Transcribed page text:

════

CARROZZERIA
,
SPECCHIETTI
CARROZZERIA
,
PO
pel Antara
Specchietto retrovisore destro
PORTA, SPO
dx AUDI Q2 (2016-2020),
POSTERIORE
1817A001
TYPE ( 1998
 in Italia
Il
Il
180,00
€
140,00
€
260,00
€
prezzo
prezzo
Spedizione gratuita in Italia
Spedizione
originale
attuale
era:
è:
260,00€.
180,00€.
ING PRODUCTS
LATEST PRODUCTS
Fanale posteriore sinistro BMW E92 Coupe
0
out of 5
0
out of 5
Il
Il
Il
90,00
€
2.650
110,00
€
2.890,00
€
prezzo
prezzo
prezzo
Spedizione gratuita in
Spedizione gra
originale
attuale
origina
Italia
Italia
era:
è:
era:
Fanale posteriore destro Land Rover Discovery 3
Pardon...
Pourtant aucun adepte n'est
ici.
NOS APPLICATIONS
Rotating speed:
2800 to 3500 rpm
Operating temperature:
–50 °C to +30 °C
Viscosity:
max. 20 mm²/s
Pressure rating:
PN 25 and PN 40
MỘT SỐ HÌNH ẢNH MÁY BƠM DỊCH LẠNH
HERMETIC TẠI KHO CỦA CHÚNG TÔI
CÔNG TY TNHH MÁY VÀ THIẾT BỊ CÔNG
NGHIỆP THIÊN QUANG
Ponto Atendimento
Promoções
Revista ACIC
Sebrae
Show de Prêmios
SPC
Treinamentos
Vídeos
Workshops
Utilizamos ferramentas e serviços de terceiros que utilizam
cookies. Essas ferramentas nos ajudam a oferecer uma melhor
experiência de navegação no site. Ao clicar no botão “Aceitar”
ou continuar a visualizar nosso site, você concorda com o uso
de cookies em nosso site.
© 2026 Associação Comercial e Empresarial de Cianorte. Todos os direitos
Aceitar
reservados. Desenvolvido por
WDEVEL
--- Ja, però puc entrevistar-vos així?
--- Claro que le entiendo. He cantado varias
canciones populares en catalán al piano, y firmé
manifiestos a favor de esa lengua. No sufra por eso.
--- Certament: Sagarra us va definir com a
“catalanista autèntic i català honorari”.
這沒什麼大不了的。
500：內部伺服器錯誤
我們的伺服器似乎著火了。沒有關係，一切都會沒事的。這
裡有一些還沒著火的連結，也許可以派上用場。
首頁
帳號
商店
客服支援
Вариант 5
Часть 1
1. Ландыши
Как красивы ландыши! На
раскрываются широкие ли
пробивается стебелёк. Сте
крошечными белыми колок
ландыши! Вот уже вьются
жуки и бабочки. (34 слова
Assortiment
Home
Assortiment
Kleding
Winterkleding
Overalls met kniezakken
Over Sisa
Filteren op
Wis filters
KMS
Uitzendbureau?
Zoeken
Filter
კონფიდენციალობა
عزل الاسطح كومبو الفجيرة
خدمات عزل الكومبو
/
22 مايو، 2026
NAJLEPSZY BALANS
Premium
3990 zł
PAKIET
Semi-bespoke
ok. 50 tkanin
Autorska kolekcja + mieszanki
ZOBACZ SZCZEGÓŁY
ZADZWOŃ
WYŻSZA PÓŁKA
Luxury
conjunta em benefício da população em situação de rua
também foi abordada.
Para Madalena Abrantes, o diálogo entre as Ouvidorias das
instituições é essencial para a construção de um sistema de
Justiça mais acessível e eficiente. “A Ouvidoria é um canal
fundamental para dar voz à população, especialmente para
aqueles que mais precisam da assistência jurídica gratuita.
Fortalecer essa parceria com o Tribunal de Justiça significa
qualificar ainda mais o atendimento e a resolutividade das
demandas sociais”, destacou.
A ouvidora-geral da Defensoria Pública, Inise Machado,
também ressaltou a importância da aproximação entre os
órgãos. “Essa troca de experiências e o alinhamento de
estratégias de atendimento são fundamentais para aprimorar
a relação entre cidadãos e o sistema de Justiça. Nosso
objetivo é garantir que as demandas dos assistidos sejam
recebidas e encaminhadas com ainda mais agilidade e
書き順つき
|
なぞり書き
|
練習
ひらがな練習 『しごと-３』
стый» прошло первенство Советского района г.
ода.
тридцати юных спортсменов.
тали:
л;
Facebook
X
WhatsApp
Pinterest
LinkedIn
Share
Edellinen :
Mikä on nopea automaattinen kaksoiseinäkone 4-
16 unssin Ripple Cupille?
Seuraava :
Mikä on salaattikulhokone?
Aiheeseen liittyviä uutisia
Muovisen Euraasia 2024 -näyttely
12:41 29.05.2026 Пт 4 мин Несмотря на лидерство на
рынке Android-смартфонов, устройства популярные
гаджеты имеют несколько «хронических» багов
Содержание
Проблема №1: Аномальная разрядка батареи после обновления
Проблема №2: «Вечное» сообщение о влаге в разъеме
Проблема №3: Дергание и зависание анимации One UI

════

> Task statement
Give every line from the start of the records through the line containing "de cookies em nosso site." as a JSON list of strings, one string per line, leaving out blank lines.

> Solution to the exercise
[
  "CARROZZERIA",
  ",",
  "SPECCHIETTI",
  "CARROZZERIA",
  ",",
  "PO",
  "pel Antara",
  "Specchietto retrovisore destro",
  "PORTA, SPO",
  "dx AUDI Q2 (2016-2020),",
  "POSTERIORE",
  "1817A001",
  "TYPE ( 1998",
  " in Italia",
  "Il",
  "Il",
  "180,00",
  "€",
  "140,00",
  "€",
  "260,00",
  "€",
  "prezzo",
  "prezzo",
  "Spedizione gratuita in Italia",
  "Spedizione",
  "originale",
  "attuale",
  "era:",
  "è:",
  "260,00€.",
  "180,00€.",
  "ING PRODUCTS",
  "LATEST PRODUCTS",
  "Fanale posteriore sinistro BMW E92 Coupe",
  "0",
  "out of 5",
  "0",
  "out of 5",
  "Il",
  "Il",
  "Il",
  "90,00",
  "€",
  "2.650",
  "110,00",
  "€",
  "2.890,00",
  "€",
  "prezzo",
  "prezzo",
  "prezzo",
  "Spedizione gratuita in",
  "Spedizione gra",
  "originale",
  "attuale",
  "origina",
  "Italia",
  "Italia",
  "era:",
  "è:",
  "era:",
  "Fanale posteriore destro Land Rover Discovery 3",
  "Pardon...",
  "Pourtant aucun adepte n'est",
  "ici.",
  "NOS APPLICATIONS",
  "Rotating speed:",
  "2800 to 3500 rpm",
  "Operating temperature:",
  "–50 °C to +30 °C",
  "Viscosity:",
  "max. 20 mm²/s",
  "Pressure rating:",
  "PN 25 and PN 40",
  "MỘT SỐ HÌNH ẢNH MÁY BƠM DỊCH LẠNH",
  "HERMETIC TẠI KHO CỦA CHÚNG TÔI",
  "CÔNG TY TNHH MÁY VÀ THIẾT BỊ CÔNG",
  "NGHIỆP THIÊN QUANG",
  "Ponto Atendimento",
  "Promoções",
  "Revista ACIC",
  "Sebrae",
  "Show de Prêmios",
  "SPC",
  "Treinamentos",
  "Vídeos",
  "Workshops",
  "Utilizamos ferramentas e serviços de terceiros que utilizam",
  "cookies. Essas ferramentas nos ajudam a oferecer uma melhor",
  "experiência de navegação no site. Ao clicar no botão “Aceitar”",
  "ou continuar a visualizar nosso site, você concorda com o uso",
  "de cookies em nosso site."
]